Turturro Francesco, Von Burton Gary, Friday Ellen
Department of Medicine, Feist-Weiller Cancer Center, Louisiana State University Health Science Center, Shreveport, Louisiana 71103, USA.
Clin Cancer Res. 2007 Jun 15;13(12):3724-30. doi: 10.1158/1078-0432.CCR-07-0244.
We studied the hyperglycemia-induced expression of thioredoxin-interacting protein (TXNIP) expression and its relevance on the cytotoxic activity of paclitaxel in mammary epithelial-derived cell lines.
Nontumorigenic cells (MCF10A); tumorigenic, nonmetastatic cells (MCF-7/T47D); and tumorigenic, metastatic cells (MDA-MB-231/MDA-MB-435s) were grown either in 5 or 20 mmol/L glucose chronically. Semiquantitative reverse transcription-PCR was used to assess TXNIP RNA expression in response to glucose. Reactive oxygen species were detected by CM-H2DCFDA (5-6-chloromethyl-2',7'-dichlorodihydrofluorescein diacetate) and measured for mean fluorescence intensity with flow cytometry. Thioredoxin activity was assayed by the insulin disulfide-reducing assay. Proliferation was evaluated using CellTiter96 reagent with 490-nm absorption. Obtained absorbance values were used to calculate the paclitaxel IC(50) in 5 or 20 mmol/L glucose using the Chou's dose-effect equation.

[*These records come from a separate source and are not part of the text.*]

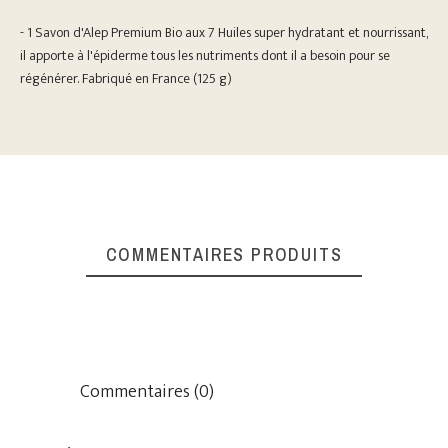
- 1 Savon d'Alep Premium Bio aux 7 Huiles super hydratant et nourrissant,
il apporte à l'épiderme tous les nutriments dont il a besoin pour se
régénérer. Fabriqué en France (125 g)
COMMENTAIRES PRODUITS
Commentaires (0)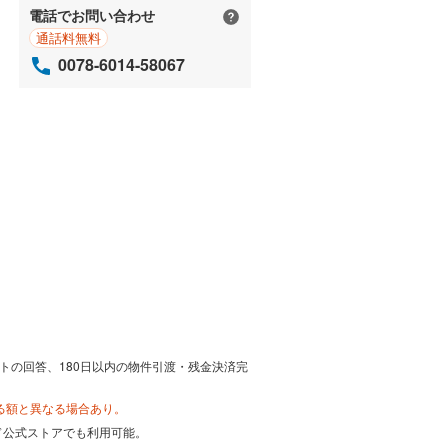
電話でお問い合わせ
通話料無料
0078-6014-58067
トの回答、180日以内の物件引渡・残金決済完
る額と異なる場合あり。
カード公式ストアでも利用可能。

We show that hyperglycemia by itself affects the level of TXNIP RNA in breast cancer-derived cells. TXNIP RNA level differs between nontumorigenic/nonmetastatic, tumorigenic cells (low TXNIP level), and metastatic cells (high TXNIP level). The differences in TXNIP RNA level, in reactive oxygen species level, and in thioredoxin activity are all related. We further show that hyperglycemia is a favorable condition in increasing the paclitaxel cytotoxicity by causing IC(50) 3-fold decrease in metastatic breast cancer-derived MDA-MB-231 cells. The increased paclitaxel cytotoxicity is associated with an additive effect on the hyperglycemia-mediated TXNIP expression more evident in conditions of hyperglycemia than normoglycemia.

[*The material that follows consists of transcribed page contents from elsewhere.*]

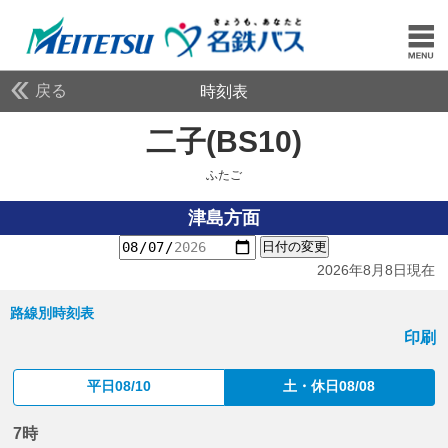
戻る
時刻表
二子(BS10)
ふたご
ふたご
津島方面
日付の変更
2026年8月8日現在
路線別時刻表
印刷
平日08/10
土・休日08/08
7時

Our study opens a new perspective on the relevance of metabolic conditions of hyperglycemia in the biology and treatment of cancer, particularly in view of the epidemic of diabetes.
我们研究了高血糖诱导的硫氧还蛋白相互作用蛋白(TXNIP)表达及其与紫杉醇在乳腺上皮来源细胞系中细胞毒性活性的相关性。
非致瘤性细胞(MCF10A);致瘤性、非转移性细胞(MCF-7/T47D);以及致瘤性、转移性细胞(MDA-MB-231/MDA-MB-435s)长期在5或20 mmol/L葡萄糖中培养。采用半定量逆转录聚合酶链反应评估TXNIP RNA表达对葡萄糖的反应。用CM-H2DCFDA(5-6-氯甲基-2',7'-二氯二氢荧光素二乙酸酯)检测活性氧,并通过流式细胞术测量平均荧光强度。通过胰岛素二硫键还原试验测定硫氧还蛋白活性。使用CellTiter96试剂在490 nm吸光度下评估细胞增殖。获得的吸光度值用于使用Chou剂量效应方程计算5或20 mmol/L葡萄糖中的紫杉醇IC(50)。
我们表明,高血糖本身会影响乳腺癌来源细胞中TXNIP RNA的水平。TXNIP RNA水平在非致瘤性/非转移性、致瘤性细胞(低TXNIP水平)和转移性细胞(高TXNIP水平)之间存在差异。TXNIP RNA水平、活性氧水平和硫氧还蛋白活性的差异均相关。我们进一步表明,高血糖是增加紫杉醇细胞毒性的有利条件,可使转移性乳腺癌来源的MDA-MB-231细胞的IC(50)降低3倍。紫杉醇细胞毒性增加与高血糖介导的TXNIP表达的相加效应相关,在高血糖条件下比正常血糖条件下更明显。
我们的研究为高血糖代谢状况在癌症生物学和治疗中的相关性开辟了新的视角,特别是鉴于糖尿病的流行。